===== Given data

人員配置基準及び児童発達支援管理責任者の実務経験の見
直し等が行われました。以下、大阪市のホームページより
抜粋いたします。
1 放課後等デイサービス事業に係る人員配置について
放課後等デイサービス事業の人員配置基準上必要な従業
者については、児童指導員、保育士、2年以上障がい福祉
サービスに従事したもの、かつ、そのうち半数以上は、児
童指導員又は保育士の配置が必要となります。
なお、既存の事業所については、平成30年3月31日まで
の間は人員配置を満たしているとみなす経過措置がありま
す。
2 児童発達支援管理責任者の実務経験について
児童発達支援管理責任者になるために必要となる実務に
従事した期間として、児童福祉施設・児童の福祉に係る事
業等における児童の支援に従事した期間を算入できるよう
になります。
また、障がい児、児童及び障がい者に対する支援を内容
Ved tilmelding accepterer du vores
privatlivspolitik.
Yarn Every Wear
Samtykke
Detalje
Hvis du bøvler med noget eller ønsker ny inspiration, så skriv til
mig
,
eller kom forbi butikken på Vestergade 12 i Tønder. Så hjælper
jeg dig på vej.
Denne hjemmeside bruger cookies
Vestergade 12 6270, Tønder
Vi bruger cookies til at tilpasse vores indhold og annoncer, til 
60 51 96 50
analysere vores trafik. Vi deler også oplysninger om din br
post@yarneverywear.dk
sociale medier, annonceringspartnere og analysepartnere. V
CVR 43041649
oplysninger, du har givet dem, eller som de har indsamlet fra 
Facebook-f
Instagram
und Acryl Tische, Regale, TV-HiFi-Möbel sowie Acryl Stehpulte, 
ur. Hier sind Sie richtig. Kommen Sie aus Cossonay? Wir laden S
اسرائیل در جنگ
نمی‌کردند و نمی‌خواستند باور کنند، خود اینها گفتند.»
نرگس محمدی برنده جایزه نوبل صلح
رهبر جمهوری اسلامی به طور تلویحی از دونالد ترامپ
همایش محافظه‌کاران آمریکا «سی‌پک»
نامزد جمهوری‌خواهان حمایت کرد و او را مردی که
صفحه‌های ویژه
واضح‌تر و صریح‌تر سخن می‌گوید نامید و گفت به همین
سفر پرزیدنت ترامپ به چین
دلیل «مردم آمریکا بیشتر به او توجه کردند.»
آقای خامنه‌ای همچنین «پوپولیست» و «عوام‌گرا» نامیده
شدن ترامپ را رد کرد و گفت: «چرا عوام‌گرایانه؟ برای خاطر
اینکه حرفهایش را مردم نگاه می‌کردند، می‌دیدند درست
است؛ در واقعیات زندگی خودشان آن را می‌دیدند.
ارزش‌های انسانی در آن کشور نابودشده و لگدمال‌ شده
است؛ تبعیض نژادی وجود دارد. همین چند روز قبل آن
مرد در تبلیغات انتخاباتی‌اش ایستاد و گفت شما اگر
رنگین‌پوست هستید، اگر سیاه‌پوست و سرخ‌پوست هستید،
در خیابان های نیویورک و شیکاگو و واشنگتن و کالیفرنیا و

==========

The full listing above should be repeated without omission.

人員配置基準及び児童発達支援管理責任者の実務経験の見
直し等が行われました。以下、大阪市のホームページより
抜粋いたします。
1 放課後等デイサービス事業に係る人員配置について
放課後等デイサービス事業の人員配置基準上必要な従業
者については、児童指導員、保育士、2年以上障がい福祉
サービスに従事したもの、かつ、そのうち半数以上は、児
童指導員又は保育士の配置が必要となります。
なお、既存の事業所については、平成30年3月31日まで
の間は人員配置を満たしているとみなす経過措置がありま
す。
2 児童発達支援管理責任者の実務経験について
児童発達支援管理責任者になるために必要となる実務に
従事した期間として、児童福祉施設・児童の福祉に係る事
業等における児童の支援に従事した期間を算入できるよう
になります。
また、障がい児、児童及び障がい者に対する支援を内容
Ved tilmelding accepterer du vores
privatlivspolitik.
Yarn Every Wear
Samtykke
Detalje
Hvis du bøvler med noget eller ønsker ny inspiration, så skriv til
mig
,
eller kom forbi butikken på Vestergade 12 i Tønder. Så hjælper
jeg dig på vej.
Denne hjemmeside bruger cookies
Vestergade 12 6270, Tønder
Vi bruger cookies til at tilpasse vores indhold og annoncer, til 
60 51 96 50
analysere vores trafik. Vi deler også oplysninger om din br
post@yarneverywear.dk
sociale medier, annonceringspartnere og analysepartnere. V
CVR 43041649
oplysninger, du har givet dem, eller som de har indsamlet fra 
Facebook-f
Instagram
und Acryl Tische, Regale, TV-HiFi-Möbel sowie Acryl Stehpulte, 
ur. Hier sind Sie richtig. Kommen Sie aus Cossonay? Wir laden S
اسرائیل در جنگ
نمی‌کردند و نمی‌خواستند باور کنند، خود اینها گفتند.»
نرگس محمدی برنده جایزه نوبل صلح
رهبر جمهوری اسلامی به طور تلویحی از دونالد ترامپ
همایش محافظه‌کاران آمریکا «سی‌پک»
نامزد جمهوری‌خواهان حمایت کرد و او را مردی که
صفحه‌های ویژه
واضح‌تر و صریح‌تر سخن می‌گوید نامید و گفت به همین
سفر پرزیدنت ترامپ به چین
دلیل «مردم آمریکا بیشتر به او توجه کردند.»
آقای خامنه‌ای همچنین «پوپولیست» و «عوام‌گرا» نامیده
شدن ترامپ را رد کرد و گفت: «چرا عوام‌گرایانه؟ برای خاطر
اینکه حرفهایش را مردم نگاه می‌کردند، می‌دیدند درست
است؛ در واقعیات زندگی خودشان آن را می‌دیدند.
ارزش‌های انسانی در آن کشور نابودشده و لگدمال‌ شده
است؛ تبعیض نژادی وجود دارد. همین چند روز قبل آن
مرد در تبلیغات انتخاباتی‌اش ایستاد و گفت شما اگر
رنگین‌پوست هستید، اگر سیاه‌پوست و سرخ‌پوست هستید،
در خیابان های نیویورک و شیکاگو و واشنگتن و کالیفرنیا و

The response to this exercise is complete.